An article, a CFP, and a useful site

April 7th, 2009 in DigiLib BLog 0 comments

The article, from the Public Library of Science, is this: “Clickstream Data Yields High-Resolution Maps of Science.” The authors collected “nearly 1 billion user interactions recorded by the scholarly web portals of some of the most significant publishers, aggregators and institutional consortia,” says the abstract. They proceeded to create maps that illustrate citations in the articles with which the users interacted. These maps “provide a detailed, contemporary view of scientific activity and correct the underrepresentation of the social sciences and humanities that is commonly found in citation data.” The most interesting illustration in this context is Figure 5—check out that big white and yellow cluster in the center. It’s worth the load time to view the larger image.

The CFP is for the next annual meeting of the Text Encoding Initiative Consortium. This year’s theme is text encoding in the era of mass digitization. The the first three suggested topics are conceptually larger than TEI, and are intriguing: In-depth encoding vs. mass digitization; Is text encoding sustainable?; Is text encoding scalable? People are bound to talk about crowdsourcing metadata, which I think is the only hope we have of scaling semantic encoding. (The quality control issues, which are the first concern that usually arises when people talk about collaborative knowledge work, are real. But there are ways to deal with them, and data that can be corrected may well be better than no data at all.)

The site I came across today is FairShare. It allows people to track how their online publications are used and/or remixed. Haven’t played with it yet, but it looks promising, particularly in the context of an institutional repository. Imagine a researcher depositing an article, pointing FairShare at it and seeing others respond to her work. Just the psychological boost from that is valuable in spurring future work.

JISC Digital Preservation Policy Report

November 24th, 2008 in DigiLib BLog 0 comments

In October of this year the UK-based Joint Information Systems Committee (JISC) released a final report resulting form a six-month digital preservation policy study they’d conducted earlier in the year. The report is available here, and appendices are here (both links lead to PDF files).

Although the study was performed in the UK and the report is chiefly aimed at UK audiences, the JISC investigators drew on an international set of data, and their findings will certainly be useful to large institutions outside the Isles.
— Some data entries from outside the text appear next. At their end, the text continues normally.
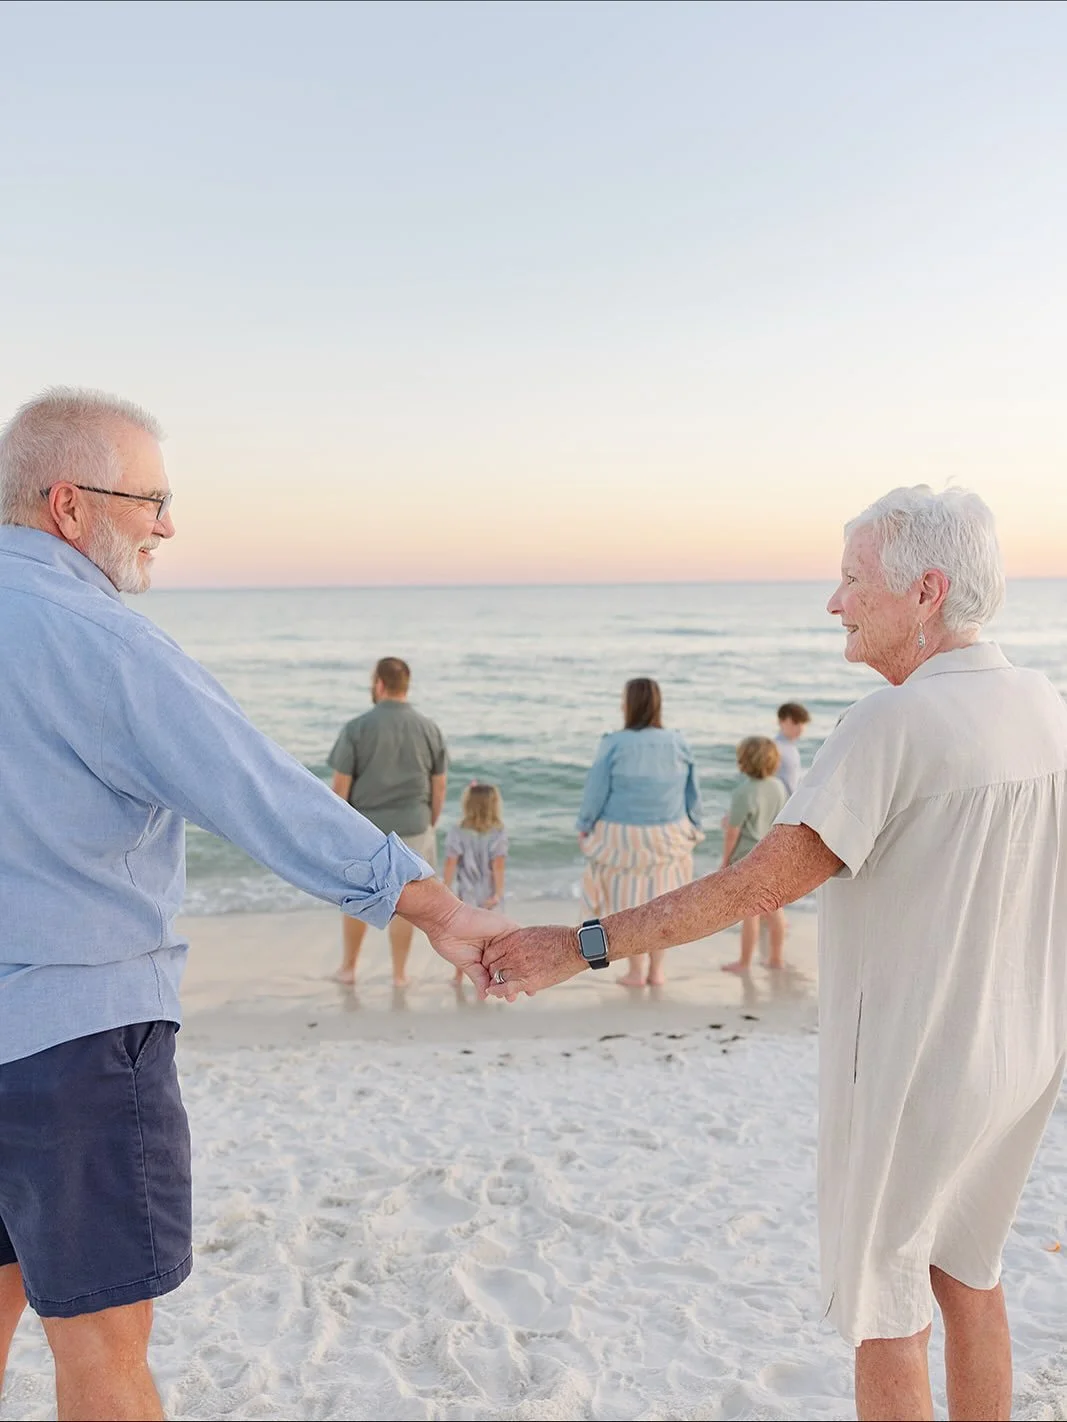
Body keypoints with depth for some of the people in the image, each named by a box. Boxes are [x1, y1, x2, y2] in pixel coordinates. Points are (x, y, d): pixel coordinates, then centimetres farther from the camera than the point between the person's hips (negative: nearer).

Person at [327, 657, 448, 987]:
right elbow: (440, 786, 3)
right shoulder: (429, 728, -1)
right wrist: (431, 825, 14)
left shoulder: (357, 728, -10)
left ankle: (347, 968, 29)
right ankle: (399, 974, 18)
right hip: (412, 829, 1)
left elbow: (341, 785, -8)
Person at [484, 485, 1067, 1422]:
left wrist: (582, 947, -24)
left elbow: (759, 885, -28)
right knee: (968, 1271, 25)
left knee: (886, 1312, 11)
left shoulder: (897, 723, -24)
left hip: (912, 1067, -7)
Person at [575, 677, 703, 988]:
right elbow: (692, 793, 3)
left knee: (629, 900, 11)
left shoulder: (614, 744, -16)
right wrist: (693, 828, 16)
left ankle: (636, 972, 18)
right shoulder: (678, 744, -6)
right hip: (667, 835, 3)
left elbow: (596, 790, -11)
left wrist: (584, 825, 4)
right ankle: (656, 971, 20)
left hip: (625, 836, -3)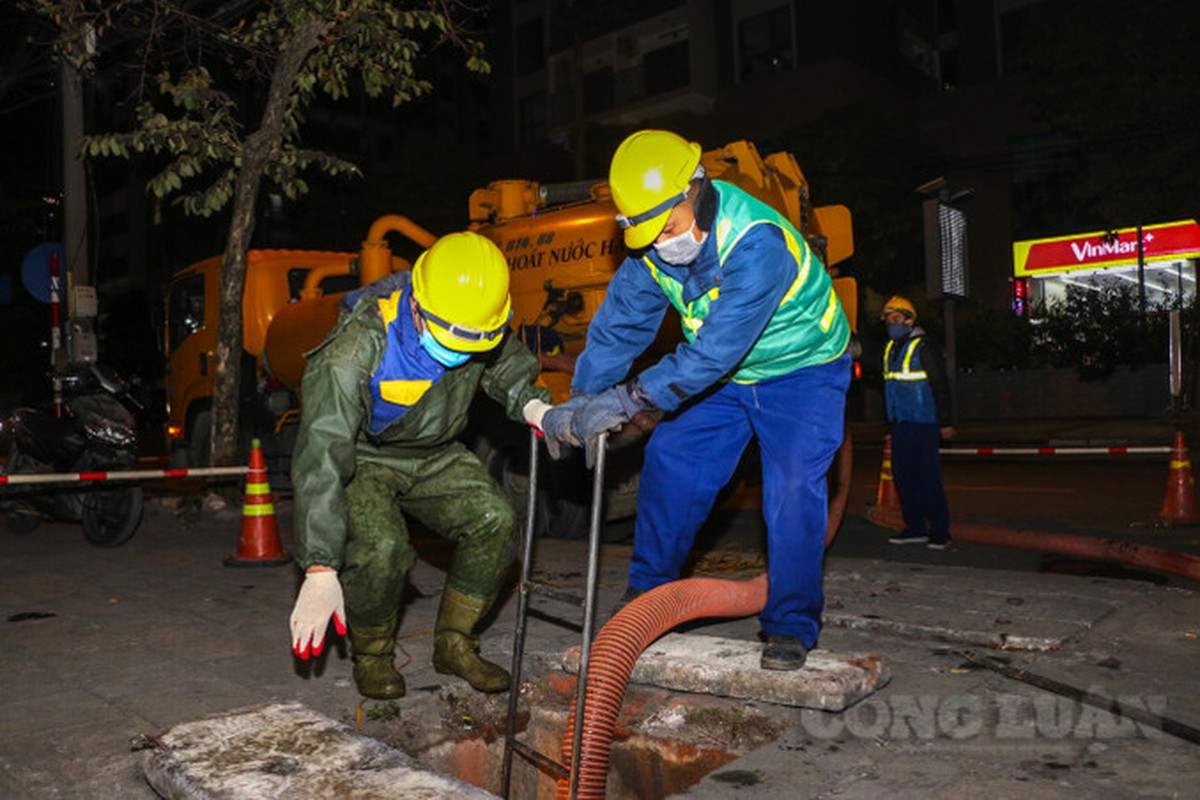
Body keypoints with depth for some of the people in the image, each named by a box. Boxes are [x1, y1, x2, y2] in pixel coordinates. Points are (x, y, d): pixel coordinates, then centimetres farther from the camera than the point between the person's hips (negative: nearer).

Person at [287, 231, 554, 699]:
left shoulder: (479, 326, -18)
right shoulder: (356, 348, -34)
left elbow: (507, 367, 6)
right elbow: (321, 457, -38)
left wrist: (531, 404, -18)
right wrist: (320, 572, -42)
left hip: (433, 455, 5)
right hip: (361, 459, -4)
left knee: (495, 520, -17)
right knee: (382, 548, -30)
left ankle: (454, 643, 4)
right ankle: (371, 655, 1)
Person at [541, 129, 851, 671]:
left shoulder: (755, 242, -37)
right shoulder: (650, 248, -14)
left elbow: (716, 349, -43)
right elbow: (619, 325, -14)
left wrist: (629, 398, -46)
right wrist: (582, 401, -25)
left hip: (802, 368, -6)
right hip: (724, 375, 6)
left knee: (793, 487, -17)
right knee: (669, 462, -3)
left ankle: (791, 626, -2)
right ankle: (647, 595, 11)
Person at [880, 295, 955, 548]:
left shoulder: (923, 347, -9)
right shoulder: (889, 348, 14)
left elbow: (940, 385, -10)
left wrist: (946, 422, -11)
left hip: (923, 425, -8)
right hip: (899, 423, 8)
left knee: (928, 477, -6)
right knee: (903, 476, 8)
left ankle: (939, 532, 1)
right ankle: (915, 528, 16)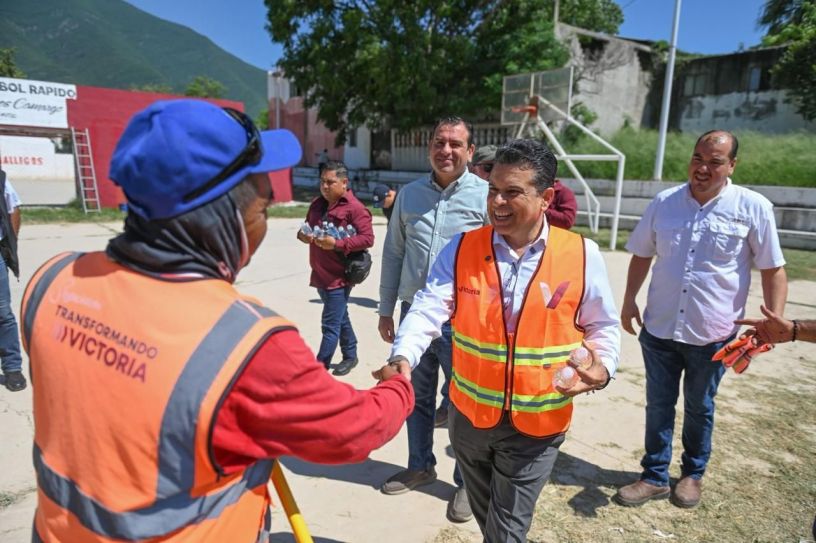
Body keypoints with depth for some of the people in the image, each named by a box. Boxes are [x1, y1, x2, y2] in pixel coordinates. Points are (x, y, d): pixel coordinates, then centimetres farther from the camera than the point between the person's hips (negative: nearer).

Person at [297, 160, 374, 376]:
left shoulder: (354, 208, -12)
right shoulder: (317, 204, 12)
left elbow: (367, 238, -18)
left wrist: (337, 243, -26)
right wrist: (303, 234, -2)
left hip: (339, 277, -8)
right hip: (319, 275, 8)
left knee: (330, 325, -4)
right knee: (340, 318, 21)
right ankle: (350, 356, 37)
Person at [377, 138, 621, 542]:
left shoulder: (582, 255, -10)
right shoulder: (461, 249, -8)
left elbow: (603, 325, 1)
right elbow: (427, 310, -16)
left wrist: (603, 366, -18)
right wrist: (403, 358, -33)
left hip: (537, 423, -2)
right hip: (469, 414, 3)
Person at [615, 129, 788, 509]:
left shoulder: (753, 207, -9)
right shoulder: (664, 202, -1)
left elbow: (773, 270, -4)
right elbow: (642, 255, 9)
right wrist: (629, 301, 4)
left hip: (712, 334, -2)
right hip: (659, 328, 2)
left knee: (699, 408, 17)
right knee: (658, 405, 12)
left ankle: (693, 474, 39)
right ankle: (655, 477, 28)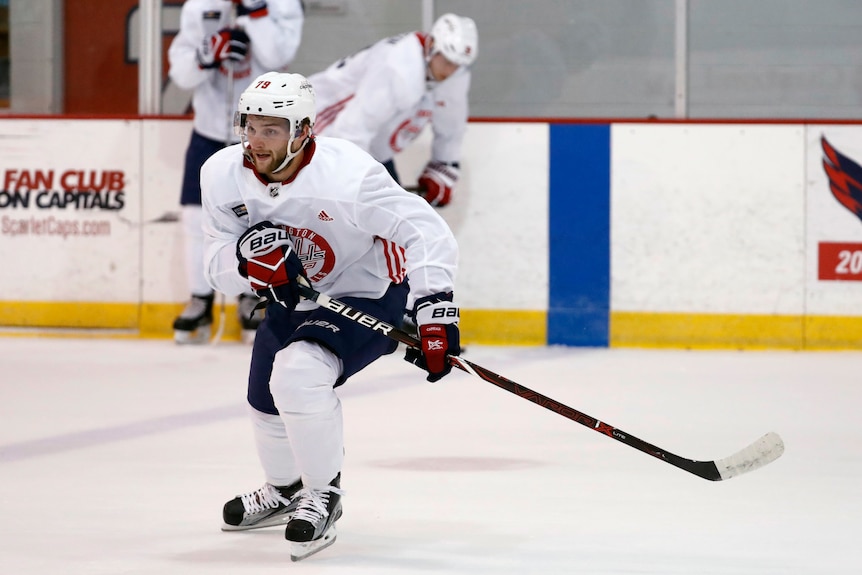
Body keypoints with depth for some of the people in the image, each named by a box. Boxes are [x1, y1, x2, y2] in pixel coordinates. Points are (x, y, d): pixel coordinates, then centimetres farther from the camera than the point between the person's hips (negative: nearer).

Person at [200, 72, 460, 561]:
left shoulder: (346, 175, -33)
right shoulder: (223, 176, -15)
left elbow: (428, 234, -32)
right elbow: (218, 267, -10)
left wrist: (434, 309, -42)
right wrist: (250, 255, -34)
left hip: (370, 295, -7)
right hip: (294, 297, 7)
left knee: (297, 373, -30)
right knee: (266, 401, 20)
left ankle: (324, 497, -10)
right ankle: (286, 492, 52)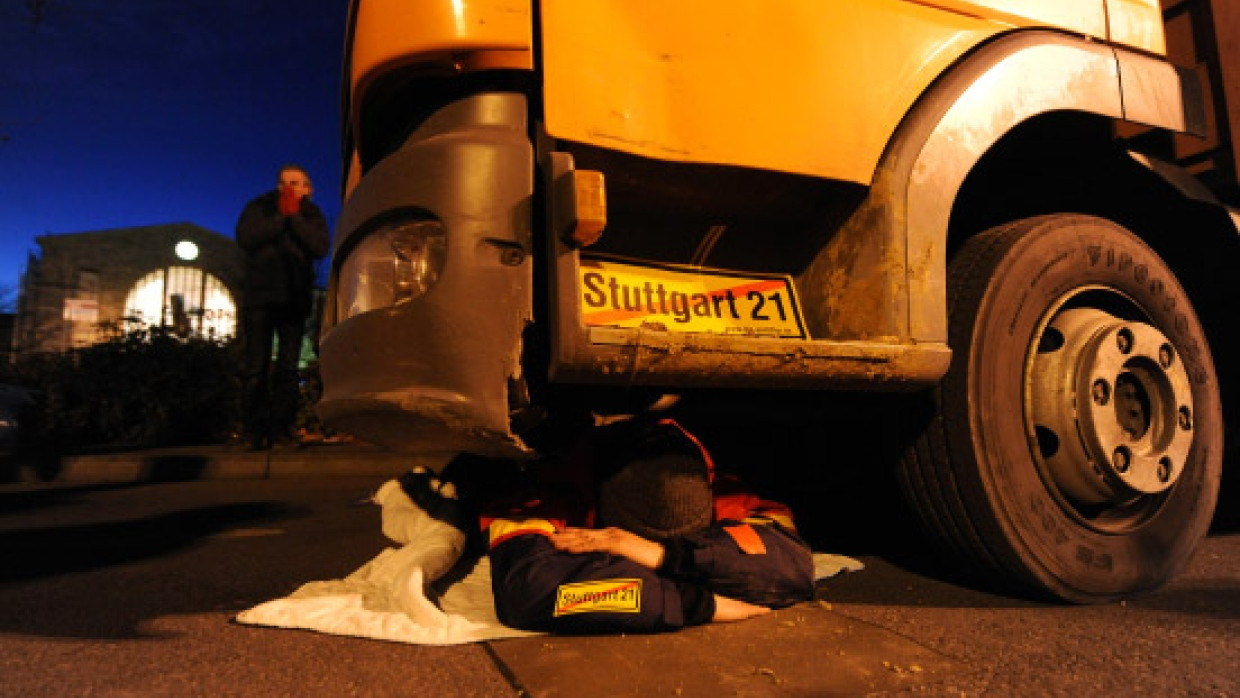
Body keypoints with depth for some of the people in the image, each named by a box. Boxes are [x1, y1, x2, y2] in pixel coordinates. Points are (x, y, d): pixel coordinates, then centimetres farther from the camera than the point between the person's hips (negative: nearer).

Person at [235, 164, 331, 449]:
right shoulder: (258, 208, 11)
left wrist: (294, 217, -7)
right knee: (255, 365, -5)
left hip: (294, 298, 1)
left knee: (288, 366, -2)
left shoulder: (312, 215, 13)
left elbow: (320, 247, -6)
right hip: (259, 295, -1)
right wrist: (281, 217, -6)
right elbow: (246, 238, -8)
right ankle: (255, 428, -2)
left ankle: (281, 426, 2)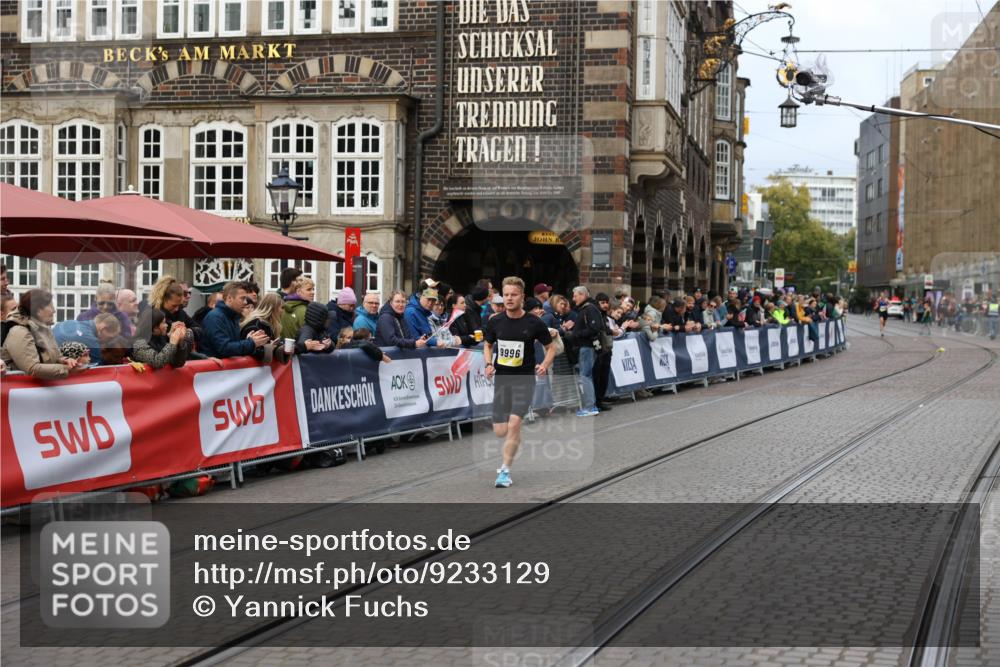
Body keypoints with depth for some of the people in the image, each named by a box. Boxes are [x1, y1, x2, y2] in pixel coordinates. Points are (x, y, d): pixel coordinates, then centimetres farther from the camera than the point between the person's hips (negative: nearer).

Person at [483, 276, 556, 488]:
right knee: (500, 431, 1)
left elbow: (551, 347, 4)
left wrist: (545, 365, -14)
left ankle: (505, 470, -8)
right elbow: (488, 345, 17)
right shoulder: (495, 322, 0)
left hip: (524, 379, -3)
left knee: (514, 424, -19)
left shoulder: (533, 323, -7)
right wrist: (489, 364, -1)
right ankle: (516, 440, 38)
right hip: (501, 379, 3)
For all that the report is long and detailed, the authors’ definition of digital preservation is impressively concise: “In contrast to printed materials, digital information will not survive and remain accessible by accident: it requires ongoing active management. [...] Digital preservation is the process of active management by which we ensure that a digital object will be accessible in the future.” (10)

I list some of their recommendations below, as thinking points that jumped out at me. (My present context: recent return from the SPARC Digital Repositories Meeting 2008 held in Baltimore last week, about which soon.) Much more information is available in the report itself. This is what the JISC investigators see as best practices for thinking through a digital preservation policy (DPP below) on an institutional level:

- Have a principles statement, and tie it in to the university’s stated overall aims
- Highlight connections between the DPP and other policies, practices, objectives that may be in place at the same institution; highlight also connections between the DPP and similar policies at other institutions
- Clearly state preservation objectives (archival requirements, long-term research prospects) and an intent to “deliver a reliable and authentic version to [the] user community” (19)
- Speak not only to preservation itself but also to user experience
- State explicitly which relevant governmental statutes the policy will adhere to (Freedom of Information Act, for example)
- Specify what kinds of materials will be preserved (can be presented in different groupings, for example organized by how complex preservation is for given objects, by formats, by priority)
- Specify transparency and accountability as goals, and provide venues for external entities to check on that
- Outline an implementation plan. This is possibly the most difficult step in the process, but crucial.
- The policy should be version controlled.

The report also addresses important topics like intellectual property, financial and staff responsibility, distributed services, standards compliance, auditing and risk assessment – the list goes on. Though the report is sixty pages long, it is an excellent source of information and springboard for a detailed approach to creating – and most importantly implementing – a digital preservation policy.